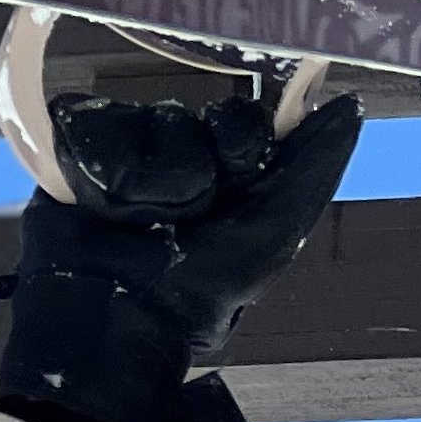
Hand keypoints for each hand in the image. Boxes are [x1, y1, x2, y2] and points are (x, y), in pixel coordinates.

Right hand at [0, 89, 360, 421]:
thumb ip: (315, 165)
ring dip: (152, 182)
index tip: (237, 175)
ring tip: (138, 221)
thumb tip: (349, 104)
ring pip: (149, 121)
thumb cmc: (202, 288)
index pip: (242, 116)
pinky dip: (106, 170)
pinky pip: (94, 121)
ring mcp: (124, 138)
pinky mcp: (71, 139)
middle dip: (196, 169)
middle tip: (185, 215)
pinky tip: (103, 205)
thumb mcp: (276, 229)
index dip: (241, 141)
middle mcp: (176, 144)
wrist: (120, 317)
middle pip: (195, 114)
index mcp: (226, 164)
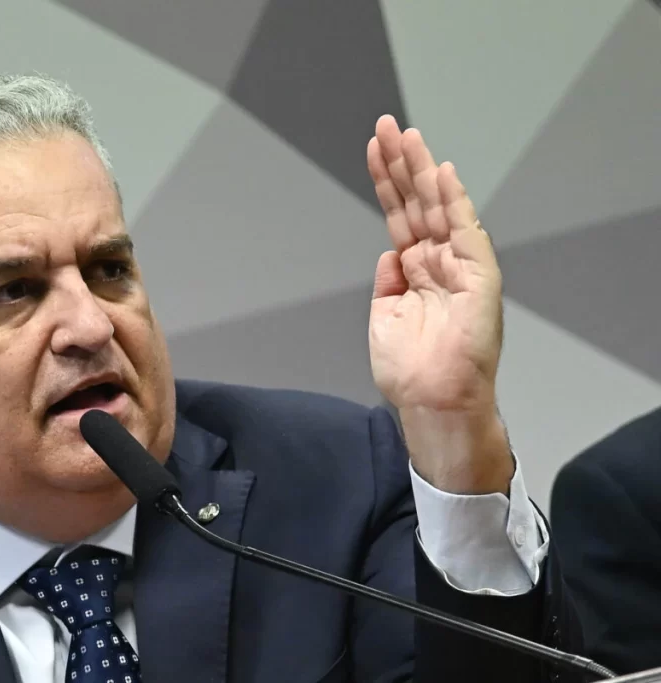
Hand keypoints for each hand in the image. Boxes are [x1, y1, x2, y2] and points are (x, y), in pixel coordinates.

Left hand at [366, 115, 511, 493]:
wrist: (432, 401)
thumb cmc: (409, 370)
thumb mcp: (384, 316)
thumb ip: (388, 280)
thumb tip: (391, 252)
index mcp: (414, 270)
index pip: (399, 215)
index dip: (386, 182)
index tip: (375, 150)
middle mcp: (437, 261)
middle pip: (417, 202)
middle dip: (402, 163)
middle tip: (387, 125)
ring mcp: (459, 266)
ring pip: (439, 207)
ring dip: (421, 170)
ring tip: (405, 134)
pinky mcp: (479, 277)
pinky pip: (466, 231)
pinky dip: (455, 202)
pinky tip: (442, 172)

=====

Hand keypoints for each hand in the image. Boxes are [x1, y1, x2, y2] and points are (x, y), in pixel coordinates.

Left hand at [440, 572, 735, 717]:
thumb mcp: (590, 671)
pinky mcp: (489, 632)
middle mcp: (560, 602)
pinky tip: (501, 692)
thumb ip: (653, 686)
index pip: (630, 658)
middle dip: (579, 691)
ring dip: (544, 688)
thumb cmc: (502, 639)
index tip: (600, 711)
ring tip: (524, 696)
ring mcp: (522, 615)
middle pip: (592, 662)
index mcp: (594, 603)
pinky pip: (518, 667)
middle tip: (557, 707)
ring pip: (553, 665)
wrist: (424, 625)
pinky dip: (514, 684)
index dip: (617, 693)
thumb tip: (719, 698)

=====

> Exercise
What are the lines, exactly as written above, from the line with "pinky pip: (518, 667)" to the line with "thumb tip: (719, 698)", both included? Output only those.

> Finished task
pinky pip: (518, 667)
middle tip: (557, 707)
ring pip: (553, 665)
wrist: (424, 625)
pinky dip: (514, 684)
index dip: (617, 693)
thumb tip: (719, 698)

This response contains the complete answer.